Mauritius specific impact on the proposed change in legislation:

Point 7 – The proposed change in law impacts negatively on the real estate industry.

History has shown that, in Mauritius, a lack of regulation or enforcement and protection of trademarks can have an adverse effect on the real estate industry. Consider the example of the pre 2004 era in Mauritius (before the coming into force of the present legislation protecting against Parallel Imports). Fashion sales were concentrated in off-site locations with taxi drivers used mainly to access the shops. The viability of high end malls was inexistent, and it is only after closure of those off location outlets, that malls became viable and the first main malls and shopping arcades were constructed. A return to reduced legislation and allowing traders to sell fashion products anywhere, will again promote off location outlets with a negative impact on main-street developments and any new as well as exiting malls and shopping arcades.

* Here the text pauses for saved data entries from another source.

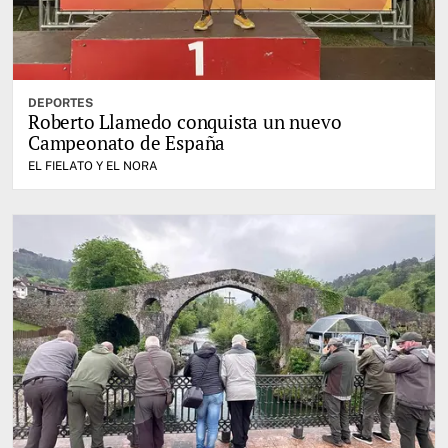
DEPORTES
Roberto Llamedo conquista un nuevo
Campeonato de España
EL FIELATO Y EL NORA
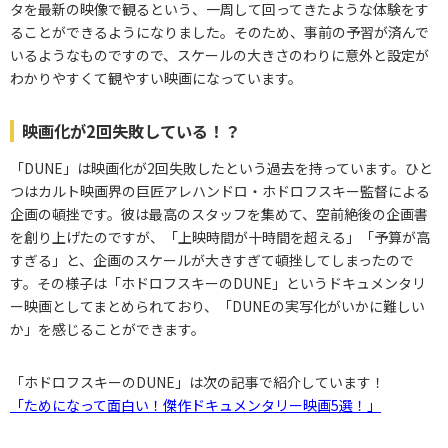
タを最新の映像で観るという、一周して回ってきたような体験をす
ることができるようになりました。そのため、事前の予習が済んで
いるようなものですので、スケールの大きさのわりに意外と設定が
わかりやすくて観やすい映画になっています。
映画化が2回失敗している！？
「DUNE」は映画化が2回失敗したという過去を持っています。ひと
つはカルト映画界の巨匠アレハンドロ・ホドロフスキー監督による
企画の頓挫です。彼は最高のスタッフを集めて、空前絶後の企画書
を創り上げたのですが、「上映時間が十時間を超える」「予算が高
すぎる」と、企画のスケールが大きすぎて頓挫してしまったので
す。その様子は「ホドロフスキーのDUNE」というドキュメンタリ
ー映画としてまとめられており、「DUNEの実写化がいかに難しい
か」を感じることができます。
「ホドロフスキーのDUNE」は次の記事で紹介しています！
「ためになって面白い！傑作ドキュメンタリー映画5選！」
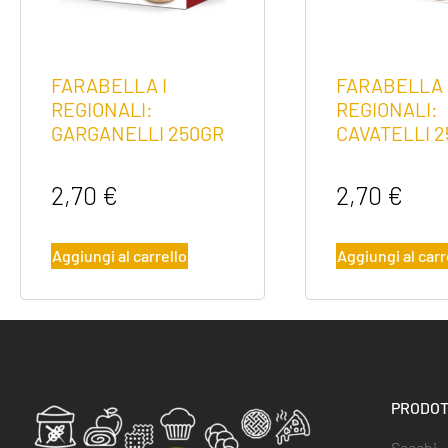
FARABELLA I
FARABELLA 
REGIONALI:
REGIONALI:
GARGANELLI 250GR
CAVATELLI 2
2,70
€
2,70
€
Aggiungi al carrello
Aggiungi al carr
PRODOT
Secchi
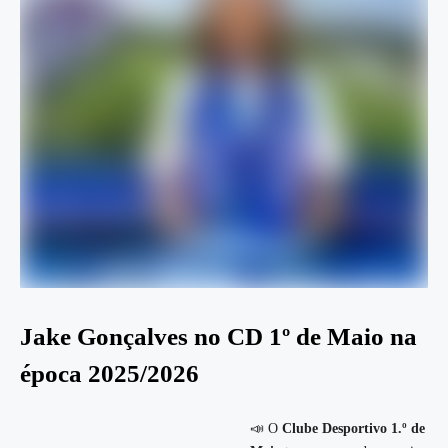
Jake Gonçalves no CD 1º de Maio na
época 2025/2026
📣 O
Clube Desportivo 1.º de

Point 8 – The proposed change in law has a negative impact on local textiles, associated industries and SMEs.

The textiles industry has already contracted by 2.8% last year. The proposed change in law will further strain demand for local fashion in Mauritius. As a comparison, when there were grey market and counterfeit Ralph Lauren prior to the year 2004, none of the local brands could be developed nor did any of the local brands, such as IV Play, have had any hope or scope of growth. The change of law, therefore favours a return to end of stock international brands, imports to compete against local creations. As before, it is expected that the local creation and production industry would suffer.

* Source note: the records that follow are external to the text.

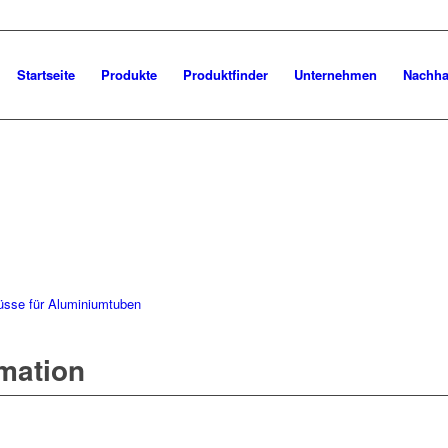
Startseite
Produkte
Produktfinder
Unternehmen
Nachhal
üsse für Aluminiumtuben
rmation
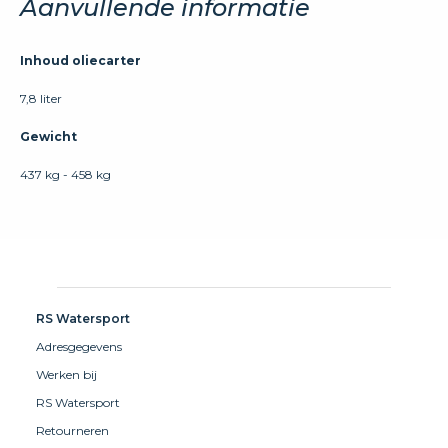
Aanvullende informatie
Inhoud oliecarter
7,8 liter
Gewicht
437 kg - 458 kg
RS Watersport
Adresgegevens
Werken bij
RS Watersport
Retourneren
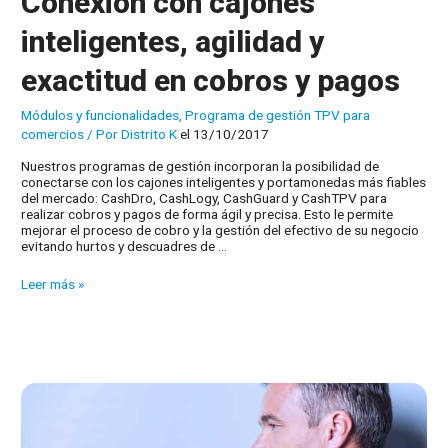
Conexión con cajones
inteligentes, agilidad y
exactitud en cobros y pagos
Módulos y funcionalidades
,
Programa de gestión TPV para
comercios
/ Por
Distrito K
el 13/10/2017
Nuestros programas de gestión incorporan la posibilidad de
conectarse con los cajones inteligentes y portamonedas más fiables
del mercado: CashDro, CashLogy, CashGuard y CashTPV para
realizar cobros y pagos de forma ágil y precisa. Esto le permite
mejorar el proceso de cobro y la gestión del efectivo de su negocio
evitando hurtos y descuadres de …
Conexión
Leer más »
con
cajones
inteligentes,
agilidad
y
exactitud
en
cobros
y
pagos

Point 9 – The special demonstrated risk of counterfeiting in Mauritius:

Mauritius is the only country in the world where an appointment is required with the Police to make a criminal complaint against counterfeiting, where the police can take up to 2 years to act on a complaint, and where, as from recently, Courts no longer grant warrants for search and seizures for raids to be carried out against counterfeit to the Police, and hence no further police action is possible.

For all the reasons given above which show the extent of non-willingness to stop counterfeiting, it is expected that piracy will overtake genuine products on the market, and reduce the economic value of trade and business overall.

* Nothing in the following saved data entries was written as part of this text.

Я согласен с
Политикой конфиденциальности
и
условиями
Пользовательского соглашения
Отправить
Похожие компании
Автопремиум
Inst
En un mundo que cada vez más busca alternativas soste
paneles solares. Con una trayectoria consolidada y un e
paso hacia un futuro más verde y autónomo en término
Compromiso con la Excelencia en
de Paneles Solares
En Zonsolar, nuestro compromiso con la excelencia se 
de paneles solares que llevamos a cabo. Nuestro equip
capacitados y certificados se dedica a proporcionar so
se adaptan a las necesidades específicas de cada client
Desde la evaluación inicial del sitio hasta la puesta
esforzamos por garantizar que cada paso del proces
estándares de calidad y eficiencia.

Point 10 – Negative impact on the FMCG industry and risk of loss of employment:

Since the law was implemented in 2004, and following Supreme Court judgments confirming the position of Mauritius as a country of National Exhaustion, several large FMCG groups have incorporated Intellectual Property into their business model for growth and expansion, recruiting heavily and investing in infrastructure. A change in law would entail lost investment and a systematic reduction of workforce in all of those companies, and further send a wrong signal to the private sector by shifting the goal posts.

Point 11 – An increase in the parallel economy and reduced tax collection by the State:

Our office estimates that the present already existing grey market and non- enforcement against counterfeits creates a parallel market of around MUR 2 billion, with a loss on taxes for the State of around MUR 200/300 million or more (including undervaluation at customs). A change in law is expected to double these figures.

Point 12 – There is a clear risk of dumping and no trade advantage to be obtained quoad Mauritius preferred trade partners whether on import or export.

The proposed change in law increases the risk of dumping into Mauritius. The present anti-dumping protection law is too complex, very expensive to use and the authority to be created under the law is still inexistent since the year 2010, and therefore in practice, there is no remedy to defend against dumping on the Mauritius market in practice at present.

In conclusion, and based on the above reasons, it is represented that the Government reconsider its position in extending the position of Mauritius from national to international exhaustion. It is submitted the impact on businesses, mainly manufacturing and distribution entities as well as consumer welfare losses are not compensated by any countervailing interest which would warrant the proposed change.